At the end of the war, Lippmann was to go on to become America's foremost journalistic pundit. Croly, having broken with the Wilson Administration on the harshness of the Versailles Treaty, was bereft to find the New Republic no longer the spokesman for some great political leader. During the late 1920s he was to discover an exemplary national collectivist leader abroad — in Benito Mussolini.That Croly ended his years as an admirer of Mussolini comes as no surprise when we realize that from early childhood he had been steeped by a doting father in the authoritarian socialist doctrines of Auguste Comte's Positivism. These views were to mark Croly throughout his life. Thus, Herbert's father, David, the founder of Positivism in the United States, advocated the establishment of vast powers of government over everyone's life. David Croly favored the growth of trusts and monopolies as a means both to that end and also to eliminate the evils of individual competition and "selfishness." Like his son, David Croly railed at the Jeffersonian "fear of government" in America, and looked to Hamilton as an example to counter that trend.
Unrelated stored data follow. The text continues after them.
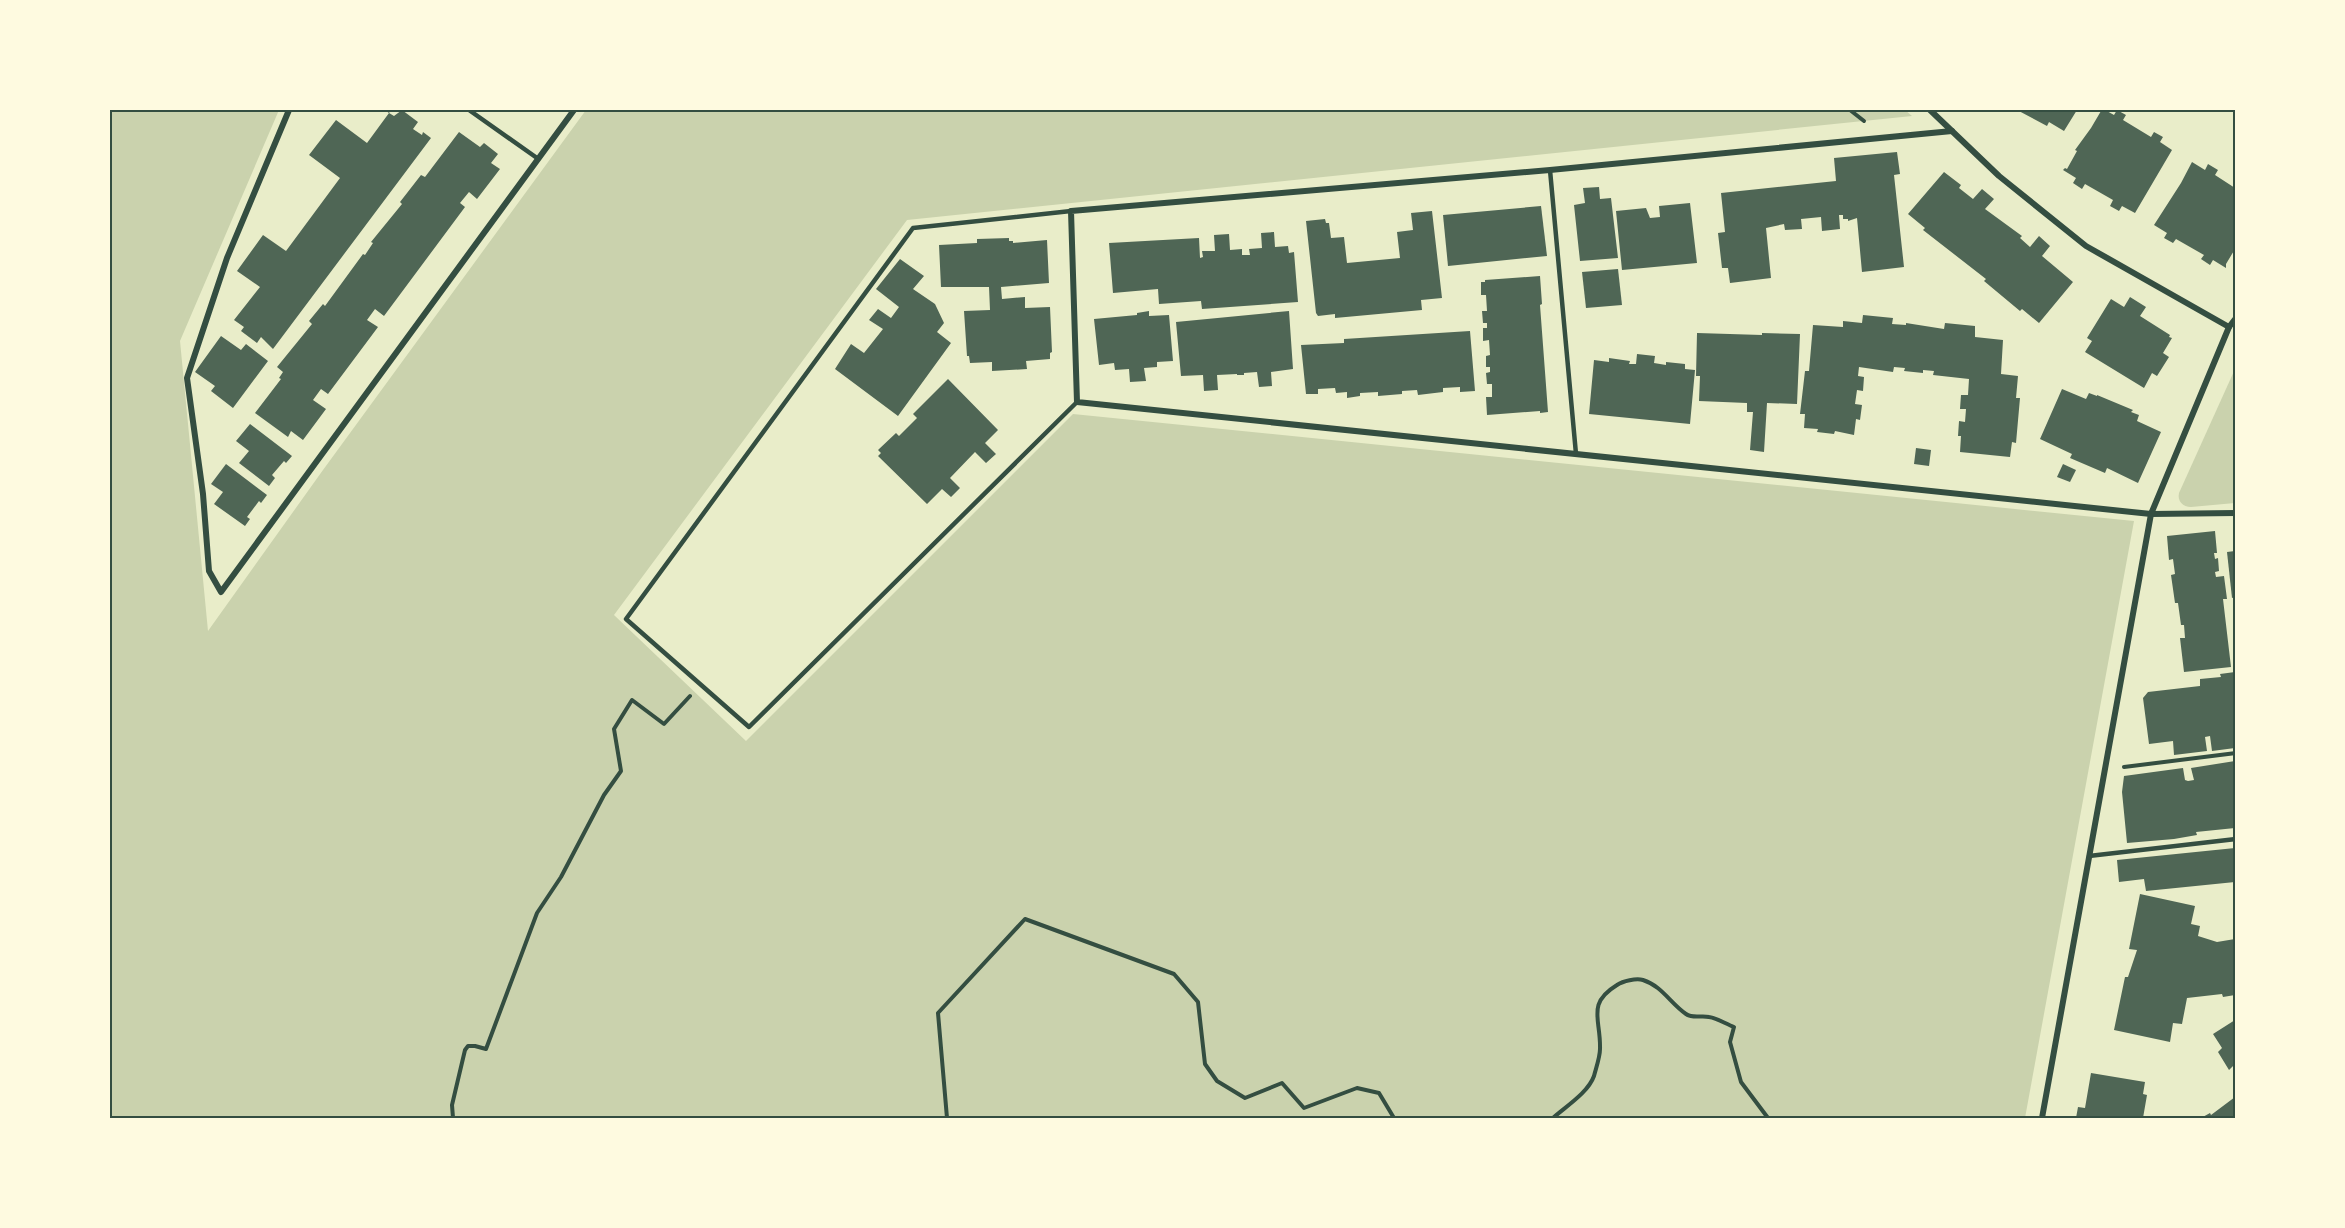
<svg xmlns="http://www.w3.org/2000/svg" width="2345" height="1228" font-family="Jost,sans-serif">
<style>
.green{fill:#cad2ad}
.building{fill:#4f6655}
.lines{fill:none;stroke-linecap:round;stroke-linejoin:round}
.path{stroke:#344e41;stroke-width:4}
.service{stroke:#344e41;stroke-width:4.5}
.minor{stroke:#344e41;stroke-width:6}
.neatline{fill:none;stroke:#344e41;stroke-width:2}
</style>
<rect width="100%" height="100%" fill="#e9edc9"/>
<g class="green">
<path d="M 110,110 L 279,110 L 180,341 L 208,631 L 323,470 L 586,110 L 1905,110 L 1912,116 L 907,220 L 614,615 L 746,741 L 1073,414 L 2134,521 L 2025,1118 L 110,1118 Z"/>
<path d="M 2235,369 L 2235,503 L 2191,507 C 2183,507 2177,501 2179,493 Z"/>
</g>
<g class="building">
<path d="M 385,110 L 391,110 L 389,113 L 394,116 L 402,110 L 418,122 L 413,129 L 422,135 L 423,132 L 431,138 L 273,349 L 261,337 L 257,343 L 241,331 L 244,327 L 234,320 L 260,287 L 237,271 L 263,235 L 286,251 L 340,178 L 309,155 L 336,120 L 367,143 L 389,113 Z"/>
<path d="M 2017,110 L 2077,110 L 2064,131 L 2049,122 L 2047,126 Z"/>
<path d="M 2098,110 L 2105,110 L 2114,115 L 2117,110 L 2126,115 L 2123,120 L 2151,137 L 2154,132 L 2163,137 L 2160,142 L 2172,150 L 2135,213 L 2122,206 L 2119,211 L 2110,206 L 2113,200 L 2085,184 L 2082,189 L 2073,183 L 2076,178 L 2063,170 L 2065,168 L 2067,169 L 2077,151 L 2075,150 L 2091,128 L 2101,111 Z"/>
<path d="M 459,132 L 480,147 L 484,143 L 498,154 L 491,163 L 500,169 L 477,199 L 469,192 L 460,203 L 465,207 L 384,316 L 375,309 L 367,320 L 378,327 L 328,394 L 321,389 L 313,400 L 326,409 L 303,440 L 291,431 L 288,437 L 255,413 L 281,379 L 279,378 L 283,372 L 277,367 L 312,324 L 309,321 L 323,304 L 325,306 L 363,254 L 365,255 L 373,243 L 371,242 L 402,204 L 400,202 L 421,175 L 425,177 Z"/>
<path d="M 1897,152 L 1900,174 L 1894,175 L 1904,267 L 1862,272 L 1857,218 L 1848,221 L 1848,219 L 1843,219 L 1843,215 L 1839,215 L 1840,229 L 1822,231 L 1821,217 L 1801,219 L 1802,229 L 1785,230 L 1784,224 L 1766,228 L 1771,278 L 1730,283 L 1728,268 L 1722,268 L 1718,233 L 1725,232 L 1721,193 L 1836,181 L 1834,158 Z"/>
<path d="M 2192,162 L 2205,170 L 2208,164 L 2218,170 L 2215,175 L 2235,188 L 2235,249 L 2226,264 L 2226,268 L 2213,260 L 2210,265 L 2201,259 L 2204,255 L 2176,239 L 2173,243 L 2164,238 L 2167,233 L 2154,225 L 2181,183 Z"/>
<path d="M 1944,172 L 1961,185 L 1959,188 L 1973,199 L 1982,189 L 1994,199 L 1985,209 L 2022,236 L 2020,238 L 2030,247 L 2039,236 L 2050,246 L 2042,256 L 2073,282 L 2039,323 L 2022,309 L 2020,311 L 1984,281 L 1986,279 L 1923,230 L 1925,228 L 1908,214 Z"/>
<path d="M 1599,187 L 1600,199 L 1611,198 L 1618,258 L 1580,261 L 1574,205 L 1585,203 L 1583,188 Z"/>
<path d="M 1690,203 L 1697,263 L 1622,270 L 1616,211 L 1646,208 L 1650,218 L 1660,217 L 1659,206 Z"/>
<path d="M 1541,206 L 1547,256 L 1448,266 L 1443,215 Z"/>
<path d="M 1432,211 L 1442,298 L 1421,300 L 1422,310 L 1335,318 L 1335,314 L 1318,316 L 1316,313 L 1306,221 L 1325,219 L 1326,223 L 1329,223 L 1331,238 L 1344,237 L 1347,263 L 1400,258 L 1397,232 L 1413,230 L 1411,213 Z"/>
<path d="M 1274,232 L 1275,247 L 1288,246 L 1289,253 L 1294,252 L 1298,302 L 1202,309 L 1201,301 L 1159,304 L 1158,289 L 1113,293 L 1109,243 L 1199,238 L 1200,258 L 1203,257 L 1202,251 L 1215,251 L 1214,235 L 1229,234 L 1230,250 L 1242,249 L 1242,255 L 1250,255 L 1249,249 L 1262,248 L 1261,233 Z"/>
<path d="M 1009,238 L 1009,241 L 1013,241 L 1013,243 L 1047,240 L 1049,283 L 1001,287 L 1002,299 L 1025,297 L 1025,308 L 1050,307 L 1052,352 L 1050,353 L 1050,359 L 1026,361 L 1027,369 L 992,371 L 992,362 L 970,363 L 969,356 L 967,356 L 964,311 L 990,310 L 989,287 L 941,287 L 939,245 L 977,243 L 977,239 Z"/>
<path d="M 900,259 L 924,276 L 913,289 L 935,304 L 944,323 L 937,332 L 951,343 L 898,416 L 835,369 L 851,344 L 864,353 L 883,329 L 869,320 L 878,309 L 891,318 L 899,307 L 876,289 Z"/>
<path d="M 1618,269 L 1622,305 L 1586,308 L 1582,272 Z"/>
<path d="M 1540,276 L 1542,304 L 1540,305 L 1548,412 L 1540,413 L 1540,411 L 1487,415 L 1486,397 L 1492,397 L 1492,384 L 1487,384 L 1486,373 L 1490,372 L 1490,367 L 1486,367 L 1486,356 L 1490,355 L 1489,340 L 1483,341 L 1483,328 L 1487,328 L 1487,323 L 1483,323 L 1482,311 L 1487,311 L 1486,295 L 1481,295 L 1481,282 L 1485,282 L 1485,280 Z"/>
<path d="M 2130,297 L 2146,307 L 2140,316 L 2170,335 L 2169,337 L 2172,338 L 2163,353 L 2169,357 L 2157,376 L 2152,373 L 2144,388 L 2085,352 L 2092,341 L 2087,338 L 2111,299 L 2124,307 Z"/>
<path d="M 1149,311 L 1149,316 L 1169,315 L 1173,361 L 1157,362 L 1157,367 L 1144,368 L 1146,381 L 1130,382 L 1129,369 L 1115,370 L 1114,363 L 1099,365 L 1094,319 L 1137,315 L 1137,313 Z"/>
<path d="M 1289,311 L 1293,369 L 1271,372 L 1272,386 L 1259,387 L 1257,372 L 1244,373 L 1244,375 L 1237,375 L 1237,374 L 1217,375 L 1218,390 L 1204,391 L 1203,375 L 1181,376 L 1176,322 Z"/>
<path d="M 1863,315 L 1893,318 L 1892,324 L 1906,325 L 1906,323 L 1944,329 L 1945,323 L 1975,326 L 1975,337 L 2003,340 L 2001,374 L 2018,376 L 2016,398 L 2020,398 L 2016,443 L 2012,442 L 2010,457 L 1960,452 L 1961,436 L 1958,436 L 1959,421 L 1965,422 L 1966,409 L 1960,409 L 1961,395 L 1968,395 L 1969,379 L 1933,375 L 1934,371 L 1923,370 L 1923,373 L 1904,371 L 1905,368 L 1894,367 L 1893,372 L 1859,367 L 1858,376 L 1864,377 L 1863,391 L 1857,390 L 1855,404 L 1862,405 L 1860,420 L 1856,419 L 1854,435 L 1835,431 L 1834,434 L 1817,432 L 1818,429 L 1804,428 L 1805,414 L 1800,414 L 1805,371 L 1809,371 L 1813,325 L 1843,327 L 1843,321 L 1862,323 Z"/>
<path d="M 1470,331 L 1475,391 L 1460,392 L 1460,387 L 1443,388 L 1443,392 L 1418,395 L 1417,390 L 1402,391 L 1402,394 L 1378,396 L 1378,392 L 1360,393 L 1360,396 L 1347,398 L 1347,392 L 1336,393 L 1335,388 L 1318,389 L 1318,394 L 1306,394 L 1301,345 L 1344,343 L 1344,339 Z"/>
<path d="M 1697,333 L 1762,335 L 1762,333 L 1800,334 L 1797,404 L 1767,403 L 1764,452 L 1750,450 L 1753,412 L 1747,412 L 1747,403 L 1699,401 L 1700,376 L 1696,376 Z"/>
<path d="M 221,336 L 241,350 L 246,344 L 268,361 L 233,408 L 211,391 L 215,386 L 195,372 Z"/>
<path d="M 1637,354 L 1655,356 L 1654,363 L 1666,365 L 1666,362 L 1685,364 L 1685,369 L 1695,370 L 1690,424 L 1589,414 L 1594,360 L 1609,362 L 1609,358 L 1630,361 L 1629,364 L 1636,364 Z"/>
<path d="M 948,379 L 998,430 L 985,443 L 996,454 L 986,463 L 975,452 L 950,478 L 960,488 L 951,497 L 942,489 L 927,504 L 878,456 L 881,453 L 878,450 L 896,433 L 899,436 L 917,418 L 913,414 Z"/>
<path d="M 2062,389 L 2086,399 L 2089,393 L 2097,396 L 2097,395 L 2133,410 L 2131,412 L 2139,415 L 2137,421 L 2161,432 L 2138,483 L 2107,468 L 2105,473 L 2070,458 L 2072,454 L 2040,439 Z"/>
<path d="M 250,424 L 292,456 L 286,463 L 284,461 L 272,475 L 275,478 L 269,486 L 239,463 L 249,451 L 236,441 Z"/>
<path d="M 1916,448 L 1931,450 L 1929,466 L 1914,464 Z"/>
<path d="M 226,464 L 267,495 L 261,503 L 259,501 L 247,517 L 250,519 L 245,526 L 214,504 L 223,492 L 211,484 Z"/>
<path d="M 2063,464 L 2076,470 L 2070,482 L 2057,477 Z"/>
<path d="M 2215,531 L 2217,553 L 2214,553 L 2215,559 L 2218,558 L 2219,571 L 2215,572 L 2216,577 L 2224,576 L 2227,599 L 2223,599 L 2231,667 L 2184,672 L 2180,638 L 2185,638 L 2184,625 L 2181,625 L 2178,603 L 2175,603 L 2171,575 L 2175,574 L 2173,559 L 2169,560 L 2167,536 Z"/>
<path d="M 2235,551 L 2235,597 L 2232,598 L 2227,552 Z"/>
<path d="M 2235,672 L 2235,748 L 2212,751 L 2210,736 L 2205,737 L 2207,751 L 2174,755 L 2173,741 L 2149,744 L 2143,698 L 2148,692 L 2200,686 L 2200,679 L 2221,677 L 2220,674 Z"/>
<path d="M 2235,761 L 2235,828 L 2196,832 L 2197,835 L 2174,839 L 2127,843 L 2122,792 L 2124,776 L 2183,768 L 2185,780 L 2188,781 L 2194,780 L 2191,768 Z"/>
<path d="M 2235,848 L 2235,882 L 2146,891 L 2144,879 L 2119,882 L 2117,860 Z"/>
<path d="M 2140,894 L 2195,906 L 2191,924 L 2200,926 L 2198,936 L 2217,942 L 2235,939 L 2235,995 L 2223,997 L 2222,994 L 2187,998 L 2182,1024 L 2173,1023 L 2170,1042 L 2114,1030 L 2125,977 L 2128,977 L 2137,950 L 2129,949 Z"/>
<path d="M 2235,1020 L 2235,1067 L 2234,1065 L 2229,1070 L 2218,1052 L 2222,1048 L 2213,1034 Z"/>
<path d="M 2091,1073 L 2145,1082 L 2143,1094 L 2147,1095 L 2143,1118 L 2076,1118 L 2078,1107 L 2085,1108 Z"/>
<path d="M 2235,1097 L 2235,1118 L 2201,1118 L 2210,1113 L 2211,1115 Z"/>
</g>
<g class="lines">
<g class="path">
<path d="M 1850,110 L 1864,121"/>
<path d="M 2124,767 L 2236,753"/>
<path d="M 453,1118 L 452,1105 L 465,1050 L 468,1046 L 475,1046 L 486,1049 L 537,913 L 561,877 L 604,795 L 621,771 L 614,729 L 632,700 L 664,724 L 690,696"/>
<path d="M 947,1118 L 938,1013 L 1025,919 L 1174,974 L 1198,1002 L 1205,1064 L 1217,1081 L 1245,1098 L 1282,1083 L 1304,1108 L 1357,1088 L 1379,1093 L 1394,1118"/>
<path d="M 1553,1118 C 1565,1107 1588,1093 1594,1076 C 1596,1068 1600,1057 1600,1049 C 1601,1019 1586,1004 1617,985 C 1623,981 1636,978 1643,980 C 1662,986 1671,1004 1686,1014 C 1693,1019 1701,1015 1709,1017 C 1717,1018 1726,1024 1734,1027 L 1730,1042 L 1741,1082 L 1768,1118"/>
</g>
<g class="service">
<path d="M 469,110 L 537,158"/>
<path d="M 1550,170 L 1576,454"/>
<path d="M 1071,211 L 913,228 L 626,619 L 749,727 L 1077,402"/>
<path d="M 2089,856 L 2236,839"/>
</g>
<g class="minor">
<path d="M 289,110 L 227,258 L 187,378 L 203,494 L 209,571 L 221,592 L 574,110"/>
<path d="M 1930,110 L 1999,176 L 2086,246 L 2229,327"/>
<path d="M 1952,131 L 1550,170 L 1071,211 L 1077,402 L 2151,514 L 2236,513"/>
<path d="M 2042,1118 L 2151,514 L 2229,327 L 2236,318"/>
</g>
</g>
<rect width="2345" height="1228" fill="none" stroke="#fefae0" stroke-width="222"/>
<rect x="111" y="111" width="2123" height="1006" class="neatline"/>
</svg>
And what of Professor Dewey, the doyen of the pacifist intellectuals — turned drumbeaters for war? In a little known period of his life, John Dewey spent the immediate postwar years, 1919–21, teaching at Peking University and traveling in the Far East. China was then in a period of turmoil over the clauses of the Versailles Treaty that transferred the rights of dominance in Shantung from Germany to Japan. Japan had been promised this reward by the British and French in secret treaties in return for entering the war against Germany.
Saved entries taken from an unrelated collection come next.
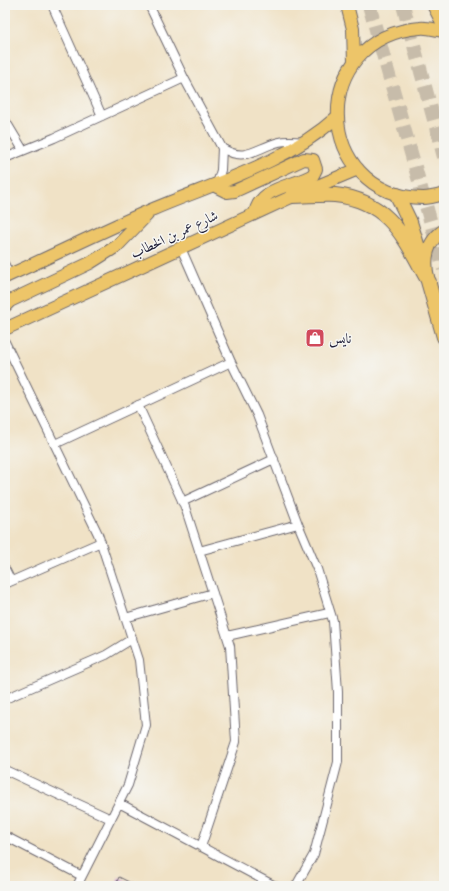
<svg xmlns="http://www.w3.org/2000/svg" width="449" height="891" font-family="'Gentium Book Plus',Amiri,serif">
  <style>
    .building { fill: #d3a2d2 }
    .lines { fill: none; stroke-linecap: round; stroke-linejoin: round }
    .motorway-tunnel { stroke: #c7bcaa; stroke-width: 14; stroke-dasharray: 14 7; stroke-linecap: butt }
    .minor-casing { stroke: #6a656c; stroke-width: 10 }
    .primary-casing { stroke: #6a656c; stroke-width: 14 }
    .motorway-casing { stroke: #6a656c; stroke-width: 16 }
    .minor { stroke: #fff; stroke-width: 8 }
    .primary { stroke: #edc569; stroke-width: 12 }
    .motorway { stroke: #edc569; stroke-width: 14 }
    .labels { text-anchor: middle; stroke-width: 3; stroke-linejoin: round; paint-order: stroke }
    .street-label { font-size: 14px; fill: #22223b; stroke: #f6f6f2 }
    .poi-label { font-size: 14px; fill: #22223b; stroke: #f6f6f2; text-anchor: start }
  </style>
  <rect width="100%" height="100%" fill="#f6f6f2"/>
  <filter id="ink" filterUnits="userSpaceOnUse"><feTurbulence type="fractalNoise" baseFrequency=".025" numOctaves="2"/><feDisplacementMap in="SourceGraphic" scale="8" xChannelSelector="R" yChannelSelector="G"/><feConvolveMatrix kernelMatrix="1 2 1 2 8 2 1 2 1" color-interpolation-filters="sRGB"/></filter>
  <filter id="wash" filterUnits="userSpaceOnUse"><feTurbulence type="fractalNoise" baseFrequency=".012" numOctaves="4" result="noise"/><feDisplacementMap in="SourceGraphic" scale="16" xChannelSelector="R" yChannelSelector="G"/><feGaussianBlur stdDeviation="0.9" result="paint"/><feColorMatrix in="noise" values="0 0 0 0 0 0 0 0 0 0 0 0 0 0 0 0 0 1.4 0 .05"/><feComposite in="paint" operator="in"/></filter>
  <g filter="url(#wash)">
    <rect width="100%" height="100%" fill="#f0e2c6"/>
    <g id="blocks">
      <!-- building -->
      <path class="building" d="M119 877 137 886H115Z"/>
    </g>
  </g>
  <g filter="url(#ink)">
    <use href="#blocks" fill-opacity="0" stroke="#6a656c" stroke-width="1"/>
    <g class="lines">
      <!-- motorway-tunnel -->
      <path class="motorway-tunnel" d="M369 5 444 269
        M403 5 444 157"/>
      <!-- minor casing -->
      <g class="minor-casing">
        <path id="minor" d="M52 5 102 116
          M149 5 184 78 222 148 221 170 217 184
          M5 120 23 150
          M222 148C245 163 256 148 279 142 287 140 296 141 304 142
          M5 158 54 138 184 78
          M181 248 231 362 257 415 298 524 317 569 333 621 338 692V762L314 854 296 886
          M5 265 9 275
          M5 342 98 534 139 660 146 725 128 785 77 886
          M138 405 185 507 230 646 236 742 201 847
          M55 444 231 362
          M182 502 274 459
          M199 551 298 524
          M5 569 11 581
          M5 584 101 542
          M125 618 213 593
          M227 636 329 613
          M5 699 106 655 132 639
          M5 770 111 819
          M119 803 275 886
          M5 836 82 876"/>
      </g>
      <!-- primary casing -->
      <g class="primary-casing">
        <path id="primary" d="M347 5 353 29 354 62
          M433 5 444 26
          M444 31C436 30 427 27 420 28 307 37 313 196 423 198 430 198 437 196 444 194
          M215 186 227 192 235 191 304 159 313 160 316 169 313 175C293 187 261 186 255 213
          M5 277C54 255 102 231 151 210 214 183 285 164 337 117
          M428 278C424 259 426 242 444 230
          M5 306 10 301 90 263 117 246 147 215
          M5 329 289 198 358 169"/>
      </g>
      <!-- motorway casing -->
      <g class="motorway-casing">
        <path id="motorway" d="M397 195 410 222 420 254
          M292 196C306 196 322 194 335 195 391 201 405 240 429 282
          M426 274 444 337"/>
      </g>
      <!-- minor -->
      <use href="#minor" class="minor"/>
      <!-- primary -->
      <use href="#primary" class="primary"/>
      <!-- motorway -->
      <use href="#motorway" class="motorway"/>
    </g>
  </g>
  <!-- icons -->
  <defs>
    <g id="shop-square" transform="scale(1)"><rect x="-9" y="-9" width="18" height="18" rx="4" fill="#d1495b" stroke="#f6f6f2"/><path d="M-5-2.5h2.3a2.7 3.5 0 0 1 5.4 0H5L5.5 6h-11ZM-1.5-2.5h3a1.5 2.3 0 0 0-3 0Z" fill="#fff"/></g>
  </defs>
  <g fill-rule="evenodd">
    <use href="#shop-square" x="315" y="338"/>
  </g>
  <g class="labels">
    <!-- street labels -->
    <g class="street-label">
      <text transform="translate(174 234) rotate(-25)" y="5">شارع عمر بن الخطاب</text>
    </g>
    <!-- poi labels -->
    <g class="poi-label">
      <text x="329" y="343">نايس</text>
    </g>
  </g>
  <!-- margin -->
  <rect width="449" height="891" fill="none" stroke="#f6f6f2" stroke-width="20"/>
</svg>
The Wilson Administration was torn between the two camps. On the one hand were those who wished to stand by the Allies' decision and who envisioned using Japan as a club against Bolshevik Russia in Asia. On the other were those who had already begun to sound the alarm about a Japanese menace and who were committed to China, often because of connections with the American Protestant missionaries who wished to defend and expand their extraterritorial powers of governance in China. The Wilson Administration, which had originally taken a pro-Chinese stand, reversed itself in the spring of 1919 and endorsed the Versailles provisions.

Into this complex situation John Dewey plunged, seeing no complexity and of course considering it unthinkable for either him or the United States to stay out of the entire fray. Dewey leaped into total support of the Chinese nationalist position, hailing the aggressive Young China movement and even endorsing the pro-missionary YMCA in China as "social workers." Dewey thundered that while "I didn't expect to be a jingo," that Japan must be called to account and that Japan is the great menace in Asia. Thus, scarcely had Dewey ceased being a champion of one terrible world war than he began to pave the way for an even greater one.